3.2 分離レベル(Isolation Level)

複数のトランザクションが同時実行される際、どのタイミングのデータが見えるかをコントロールする仕組み。

  1. READ UNCOMMITTED
    • 未コミットデータ(ダーティリード)を読み取る
    • 整合性は低いが、最もパフォーマンスが高い
    • 例: 進行中の取引状況をリアルタイムで確認したい場合に適している
  2. READ COMMITTED
    • コミット済みデータのみ読み取る
    • Oracle、PostgreSQL、SQL Serverでデフォルトのトランザクション分離レベル
    • 例: 銀行で残高をチェックした際、別のトランザクションがコミットした後、もう一度残高を確認すると値が変わっている可能性がある
  3. REPEATABLE READ
    • 1回SELECTしたデータはトランザクション内で同じ内容を再度読み取れるよう保証
    • MySQLのデフォルトのトランザクション分離レベル
    • 例: 商品の在庫数をチェックして購入処理を行う際、他のトランザクションがその商品を購入しても、在庫数が変わらない
  4. SERIALIZABLE
    • 最も厳格なレベル
    • 複数トランザクションが順番に実行したのと同じ結果を保証
    • 整合性が高いが、デッドロックのリスクも高く、パフォーマンスが低下する
分離レベル ダーティリード ファジーリード ファントムリード
READ UNCOMMITTED
READ COMMITTED ×
REPEATABLE READ × ×
SERIALIZABLE × × ×

※○: 発生する

  • ダーティリード(Dirty Read)

問題:
本文をもとに答えよ。
(a) MySQLのデフォルトのトランザクション分離レベルはどれか。
(b) 最も厳格なレベルとされているのはどれか。
(c) READ UNCOMMITTEDで未コミットデータを読み取ることは何と呼ばれているか。
本文に書かれていることだけを手がかりにすること。

演習データ:
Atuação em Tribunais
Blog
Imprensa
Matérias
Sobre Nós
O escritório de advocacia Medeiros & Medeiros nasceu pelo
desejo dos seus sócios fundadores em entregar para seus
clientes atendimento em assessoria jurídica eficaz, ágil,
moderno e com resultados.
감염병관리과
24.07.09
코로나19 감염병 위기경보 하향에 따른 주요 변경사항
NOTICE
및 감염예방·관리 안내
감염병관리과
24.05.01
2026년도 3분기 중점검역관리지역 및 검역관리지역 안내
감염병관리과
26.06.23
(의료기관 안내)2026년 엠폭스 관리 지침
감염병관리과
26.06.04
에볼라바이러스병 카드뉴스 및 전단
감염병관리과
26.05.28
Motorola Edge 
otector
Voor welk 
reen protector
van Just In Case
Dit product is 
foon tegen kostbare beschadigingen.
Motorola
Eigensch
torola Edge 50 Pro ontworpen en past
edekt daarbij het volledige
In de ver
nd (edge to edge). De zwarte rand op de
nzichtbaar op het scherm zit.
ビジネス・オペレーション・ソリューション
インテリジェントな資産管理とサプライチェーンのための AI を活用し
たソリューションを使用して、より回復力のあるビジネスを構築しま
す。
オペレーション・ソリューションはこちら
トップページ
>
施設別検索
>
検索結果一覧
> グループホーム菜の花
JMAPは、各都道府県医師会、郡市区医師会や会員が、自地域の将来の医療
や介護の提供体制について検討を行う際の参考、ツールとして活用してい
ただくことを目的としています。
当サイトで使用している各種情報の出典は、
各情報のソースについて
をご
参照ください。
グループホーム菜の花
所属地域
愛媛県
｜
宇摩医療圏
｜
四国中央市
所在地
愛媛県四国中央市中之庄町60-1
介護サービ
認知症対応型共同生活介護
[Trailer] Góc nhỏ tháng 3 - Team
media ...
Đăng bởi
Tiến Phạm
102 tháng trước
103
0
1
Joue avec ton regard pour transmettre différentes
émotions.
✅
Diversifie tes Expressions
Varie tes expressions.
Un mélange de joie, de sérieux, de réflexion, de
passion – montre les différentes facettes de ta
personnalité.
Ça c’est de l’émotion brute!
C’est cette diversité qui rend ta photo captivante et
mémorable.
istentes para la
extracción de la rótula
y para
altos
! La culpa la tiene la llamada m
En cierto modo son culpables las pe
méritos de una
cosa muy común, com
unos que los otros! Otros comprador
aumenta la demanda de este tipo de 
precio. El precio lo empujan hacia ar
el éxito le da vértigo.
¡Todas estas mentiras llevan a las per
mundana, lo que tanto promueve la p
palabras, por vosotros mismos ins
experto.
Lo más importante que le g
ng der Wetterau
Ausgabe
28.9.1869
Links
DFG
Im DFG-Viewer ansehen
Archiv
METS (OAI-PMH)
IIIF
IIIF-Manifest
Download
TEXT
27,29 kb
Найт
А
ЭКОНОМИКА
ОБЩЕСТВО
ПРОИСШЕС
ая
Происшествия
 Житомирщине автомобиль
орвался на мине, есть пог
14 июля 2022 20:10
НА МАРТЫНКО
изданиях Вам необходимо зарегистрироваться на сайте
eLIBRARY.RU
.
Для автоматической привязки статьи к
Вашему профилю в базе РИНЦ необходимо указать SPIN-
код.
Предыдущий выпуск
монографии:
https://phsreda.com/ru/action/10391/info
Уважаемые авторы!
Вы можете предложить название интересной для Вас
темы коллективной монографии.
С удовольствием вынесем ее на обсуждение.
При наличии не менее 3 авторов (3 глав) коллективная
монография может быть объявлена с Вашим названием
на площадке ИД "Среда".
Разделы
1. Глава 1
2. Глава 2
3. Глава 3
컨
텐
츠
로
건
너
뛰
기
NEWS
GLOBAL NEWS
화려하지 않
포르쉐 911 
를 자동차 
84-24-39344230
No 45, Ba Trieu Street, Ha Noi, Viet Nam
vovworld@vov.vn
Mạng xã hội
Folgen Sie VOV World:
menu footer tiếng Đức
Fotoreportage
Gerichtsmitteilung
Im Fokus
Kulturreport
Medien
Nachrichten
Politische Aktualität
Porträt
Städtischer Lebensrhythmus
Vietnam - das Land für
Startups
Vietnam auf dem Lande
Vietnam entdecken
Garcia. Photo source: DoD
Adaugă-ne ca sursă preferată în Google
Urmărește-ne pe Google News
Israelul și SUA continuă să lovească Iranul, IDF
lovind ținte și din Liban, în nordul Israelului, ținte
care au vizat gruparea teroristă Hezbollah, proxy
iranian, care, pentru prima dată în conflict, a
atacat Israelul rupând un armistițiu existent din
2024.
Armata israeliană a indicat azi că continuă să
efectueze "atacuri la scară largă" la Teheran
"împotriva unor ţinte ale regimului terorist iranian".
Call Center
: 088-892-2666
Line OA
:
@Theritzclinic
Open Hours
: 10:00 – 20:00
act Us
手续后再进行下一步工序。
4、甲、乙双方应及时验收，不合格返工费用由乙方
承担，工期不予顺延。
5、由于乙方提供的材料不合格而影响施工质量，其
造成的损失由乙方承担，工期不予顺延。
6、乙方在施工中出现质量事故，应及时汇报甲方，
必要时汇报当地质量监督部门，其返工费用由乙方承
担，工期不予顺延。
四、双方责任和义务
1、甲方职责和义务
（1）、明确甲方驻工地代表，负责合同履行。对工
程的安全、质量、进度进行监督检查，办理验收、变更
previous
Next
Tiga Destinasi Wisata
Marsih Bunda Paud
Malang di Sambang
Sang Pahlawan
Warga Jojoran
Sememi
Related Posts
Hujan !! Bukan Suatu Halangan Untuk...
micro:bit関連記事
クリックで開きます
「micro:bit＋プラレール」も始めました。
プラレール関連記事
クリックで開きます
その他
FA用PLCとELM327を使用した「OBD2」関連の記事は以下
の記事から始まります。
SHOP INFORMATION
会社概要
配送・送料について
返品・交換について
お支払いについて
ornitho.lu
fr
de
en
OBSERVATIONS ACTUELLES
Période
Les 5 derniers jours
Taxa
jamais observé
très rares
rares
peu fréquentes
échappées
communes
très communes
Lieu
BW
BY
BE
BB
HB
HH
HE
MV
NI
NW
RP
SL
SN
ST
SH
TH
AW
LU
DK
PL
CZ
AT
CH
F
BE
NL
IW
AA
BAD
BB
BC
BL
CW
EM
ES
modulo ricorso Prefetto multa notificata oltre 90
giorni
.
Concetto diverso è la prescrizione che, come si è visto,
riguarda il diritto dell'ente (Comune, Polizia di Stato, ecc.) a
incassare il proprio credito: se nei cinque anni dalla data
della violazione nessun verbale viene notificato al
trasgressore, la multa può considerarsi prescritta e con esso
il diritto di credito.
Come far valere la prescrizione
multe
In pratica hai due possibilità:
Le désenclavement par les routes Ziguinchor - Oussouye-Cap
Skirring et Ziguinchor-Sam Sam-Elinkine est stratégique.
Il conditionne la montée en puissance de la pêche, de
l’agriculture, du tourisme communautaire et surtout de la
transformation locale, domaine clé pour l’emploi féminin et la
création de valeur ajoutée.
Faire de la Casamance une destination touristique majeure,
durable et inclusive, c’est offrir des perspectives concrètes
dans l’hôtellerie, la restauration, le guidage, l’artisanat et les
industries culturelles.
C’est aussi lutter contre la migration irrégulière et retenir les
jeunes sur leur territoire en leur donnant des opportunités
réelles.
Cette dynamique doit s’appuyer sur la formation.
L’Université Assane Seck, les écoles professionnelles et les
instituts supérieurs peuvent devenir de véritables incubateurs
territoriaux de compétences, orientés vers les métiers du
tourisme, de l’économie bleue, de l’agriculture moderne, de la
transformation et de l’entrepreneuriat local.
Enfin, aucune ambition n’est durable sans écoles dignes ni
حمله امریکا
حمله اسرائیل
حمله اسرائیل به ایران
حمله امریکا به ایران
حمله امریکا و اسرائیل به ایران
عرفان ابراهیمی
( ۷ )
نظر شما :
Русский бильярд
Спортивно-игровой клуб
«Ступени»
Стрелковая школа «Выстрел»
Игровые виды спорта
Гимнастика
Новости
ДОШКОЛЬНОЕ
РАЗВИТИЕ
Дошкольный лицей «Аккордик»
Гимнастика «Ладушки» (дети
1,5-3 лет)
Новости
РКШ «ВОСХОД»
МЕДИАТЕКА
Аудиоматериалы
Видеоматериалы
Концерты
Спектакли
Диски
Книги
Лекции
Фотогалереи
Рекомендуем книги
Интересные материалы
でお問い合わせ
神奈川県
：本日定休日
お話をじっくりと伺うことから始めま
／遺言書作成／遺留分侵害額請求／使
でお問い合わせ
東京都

解答:
(a) REPEATABLE READ
(b) SERIALIZABLE
(c) ダーティリード